At one point, the card deck came in very handy to infuse the Design Thinking with positivity and language from the card deck.
- Empathize & Accept: “What of your known character strengths constrain yet also color your reason for coming to Design Therapy?” It is very human to want it different, to desire other virtues, yet which ones were you dealt out and how fixed are they? Can “modesty” as a character strength also be unlearned? How to design for more emotions of “confidence”?
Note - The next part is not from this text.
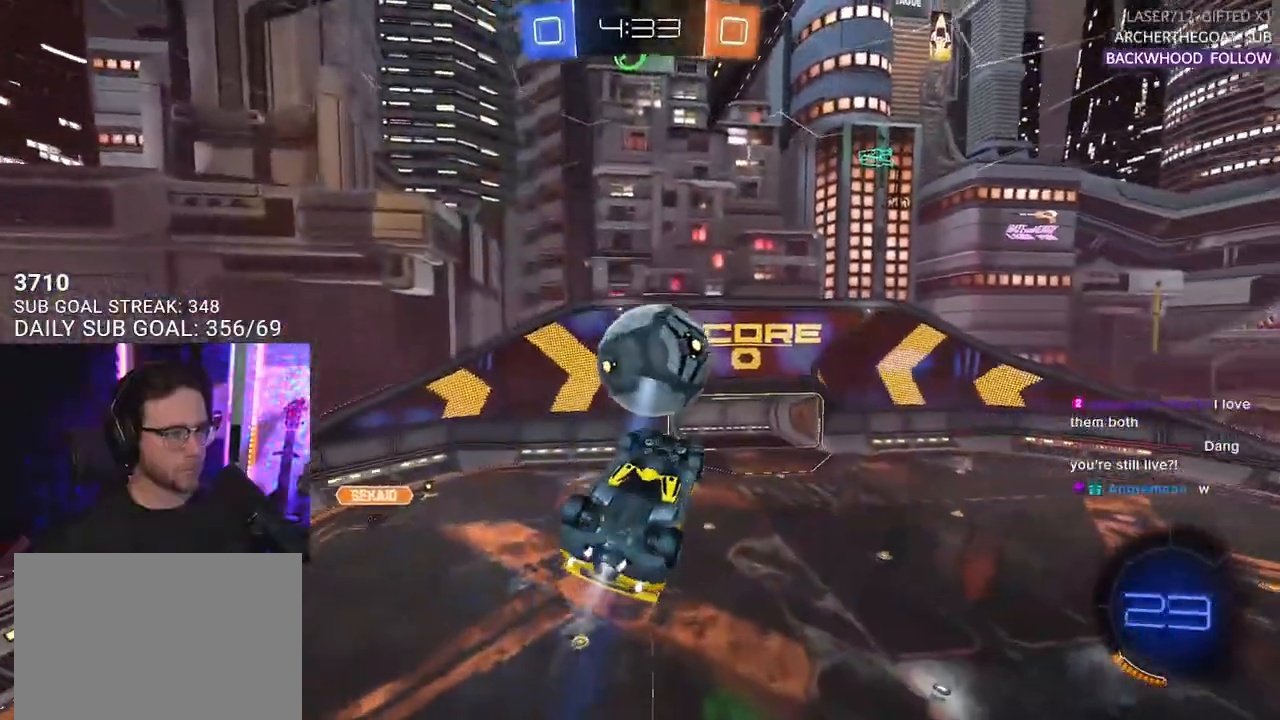
{"buttons": ["R1", "R2", "L3"], "left_stick": "up-left", "right_stick": "center", "events": [[117, "R1", "up"], [133, "L3", "up"], [167, "left_stick", "up-right"], [300, "L3", "down"], [333, "R1", "down"], [333, "left_stick", "up"], [450, "left_stick", "up-left"]]}
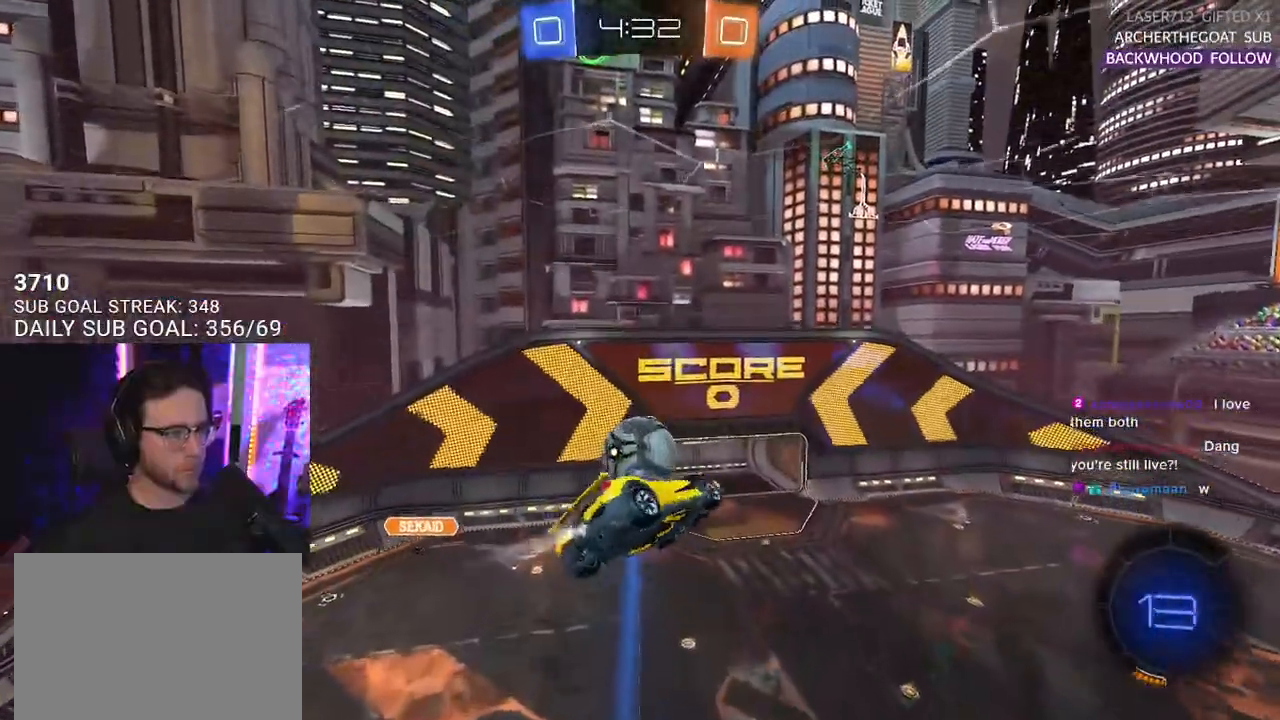
{"buttons": ["R1", "R2"], "left_stick": "down-right", "right_stick": "center", "events": [[183, "left_stick", "up-right"], [283, "left_stick", "down-right"], [433, "L3", "up"]]}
- Defining the Challenge: “What is your human goal in life or this life chapter that makes your problem statement even more crisp?” It is only helpful to relate the “in order to” part of this step to a human goal such as “increase financial resources”. The human goals cards of the deck spell out what one client might otherwise struggle to say in session.
- Ideating: “How might these seemingly unrelated cards reframe your understanding of the challenge?” Do these other cards help you understand the other stakeholders — your family of origin, your family of choice or co-workers?
- Prototyping: “What might an actionable solution and plan of action for the rest of today feel like?” Pick any emotion to attend better to the prototyped feeling. Designing a vision, interaction and experience can be more explicit on the emotional outcome. Pick cards that match!
- Testing: “What of the tried and tested solution correlates with the card deck?” Was a certain trial behavior meant to achieve self determination but misread by others as superiority? Theory of mind — how others see us plus we see others is a whole new level to systemic life design. Use the cards to map it.
- Lastly, Evaluation: “What positive emotions (or lack thereof) was experience?” What cards didn’t happen? Grab them to be concrete in what goes in round 2.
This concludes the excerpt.